TOTAL social financing in China rose last month due to a surge in corporate bond issues, but bank loans fell to a 14-month low, central bank data showed yesterday.
There were 1.29 trillion yuan (US$206.4 billion) in total social financing, including loans, bank acceptance bills, corporate bonds and equity financing, in October, up 503.8 billion from the same month of last year, the People's Bank of China said in a statement.
Corporate bond issues surged to 299.2 billion yuan last month, a record high since compiling of the data started in 2002.
Meanwhile, banks extended 505.2 billion yuan in local currency loans in October, a drop of 81.6 billion yuan from a year earlier, the central bank said. The lending was also the lowest since September 2011 and fell short of market hopes of 580 billion yuan, according to a Bloomberg News survey.

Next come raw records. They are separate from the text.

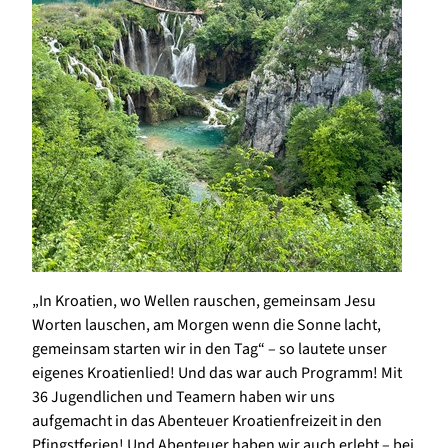
„In Kroatien, wo Wellen rauschen, gemeinsam Jesu
Worten lauschen, am Morgen wenn die Sonne lacht,
gemeinsam starten wir in den Tag“ – so lautete unser
eigenes Kroatienlied! Und das war auch Programm! Mit
36 Jugendlichen und Teamern haben wir uns
aufgemacht in das Abenteuer Kroatienfreizeit in den
Pfingstferien! Und Abenteuer haben wir auch erlebt – bei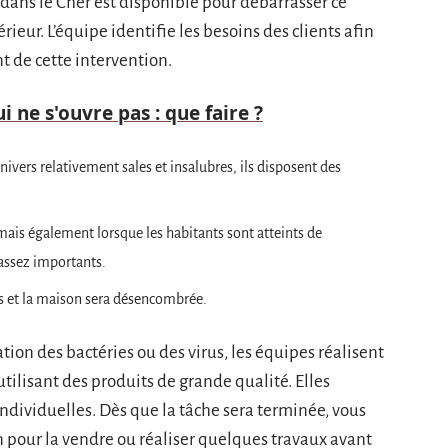
dans le Cher est disponible pour débarrasser ce
érieur. L’équipe identifie les besoins des clients afin
nt de cette intervention.
i ne s'ouvre pas : que faire ?
nivers relativement sales et insalubres, ils disposent des
 mais également lorsque les habitants sont atteints de
assez importants.
ons et la maison sera désencombrée.
tion des bactéries ou des virus, les équipes réalisent
tilisant des produits de grande qualité. Elles
 individuelles. Dès que la tâche sera terminée, vous
 pour la vendre ou réaliser quelques travaux avant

"It showed that the corporate sector was becoming less dependent on bank lending, which is favorable for deepening China's financial institution reforms," HSBC economists Ma Xiaoping and Qu Hongbin said in a report. "The total social financing data suggest that policy makers remain comfortable in their current strategy for continuing China's gradual growth recovery."
Economists noted that mid- and long-term bank loans were rising steadily over the past months, indicating government's efforts to bolster the economy via investment on infrastructure and urban development are bearing fruit.
"Bank loans longer than one year were 283 billion yuan in October, similar to that in September and higher than the quarterly average of 260 billion (yuan)," said Shen Lan, an economist at Standard Chartered Bank. "Most of them were invested in infrastructure and urban development."